5-year effort pays off in masterful blending of his battle of good vs. evil There are two sides to Trent Reznor.

Side A is the nice guy with the nice haircut who used to play in a few synth-pop bands around town and sell musical equipment in Parma on the side. Side B is the raging angry young man that smashes instruments and screams bloody murder onstage.

His success -- and the success of his band Nine Inch Nails -- has always been in the difficulty of reconciling those two sides into something workable. All his best songs have been about the Battle of Good vs. Evil inside him and inside all of us.

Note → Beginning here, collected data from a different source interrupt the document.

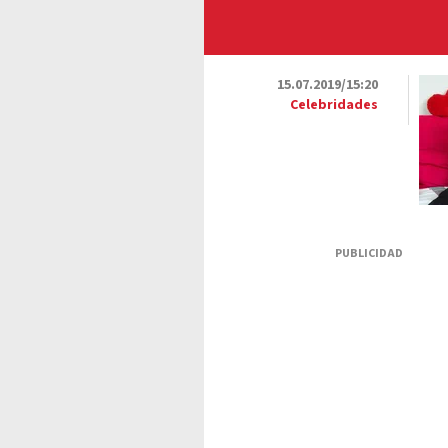
15.07.2019/15:20
Celebridades
PUBLICIDAD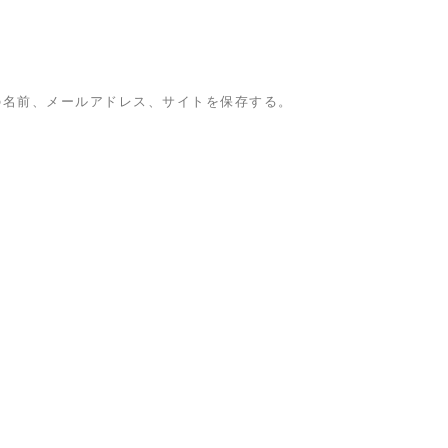
の名前、メールアドレス、サイトを保存する。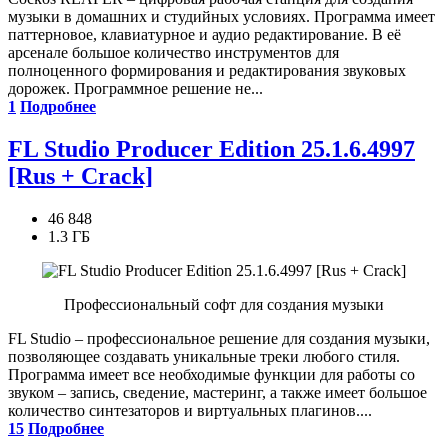
музыки в домашних и студийных условиях. Программа имеет
паттерновое, клавиатурное и аудио редактирование. В её
арсенале большое количество инструментов для
полноценного формирования и редактирования звуковых
дорожек. Программное решение не...
1
Подробнее
FL Studio Producer Edition 25.1.6.4997
[Rus + Crack]
46 848
1.3 ГБ
Профессиональный софт для создания музыки
FL Studio – профессиональное решение для создания музыки,
позволяющее создавать уникальные треки любого стиля.
Программа имеет все необходимые функции для работы со
звуком – запись, сведение, мастеринг, а также имеет большое
количество синтезаторов и виртуальных плагинов....
15
Подробнее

That battle started with his debut single Head Like a Hole (``I'd rather die than give you control'') and it continues throughout the amazing 100-minute, two-CD odyssey also known as The Fragile, the record it took Reznor five years to complete.

The Fragile finds Reznor just as confused as he was during The Downward Spiral. The first radio single and video, We're in This Together is essentially a love song clad in black leather. With a chorus clear enough to come from the Backstreet Boys (``You and me, we're in this together now/None of them can stop us now''), it's the industrial-funk hybrid and Reznor's screaming that darken the sunny sentiment. On the other hand, The Day the World Went Away features an almost-serene backdrop for lyrics about complete annihilation.

Reznor readily admits that he had a tough time making The Fragile and the sweat shows throughout the album, with phrasing hammered out so it seems near perfect and yet still carefree.

While so much of Downward Spiral was labored and dark, The Fragile taps into Reznor's dance-floor roots a lot more. We're in This Together has a nice little shimmy to it. Even Deeper sounds like O.M.D. meets N.W.A., even featuring mixing help from Dr. Dre. Where Is Everybody? sounds like the funky spawn of Closer and Terrible Lie. Reznor mines the area that he tried to give his protege Marilyn Manson, until the two had a falling-out. However, unlike Manson, Reznor doesn't have to be gratuitous to disturb. He doesn't need stunts to hold people's interest. (Can you imagine Reznor sporting women's breasts to get attention?)

Reznor has sat at the foot of David Bowie and learned about pushing buttons and getting the point across, while still being interesting. And that's what he does in The Fragile. Not only is The Fragile one of the year's most interesting records, it's also one of the most entertaining.

Reznor has found the balance between his two halves, and all is right with the world. For now.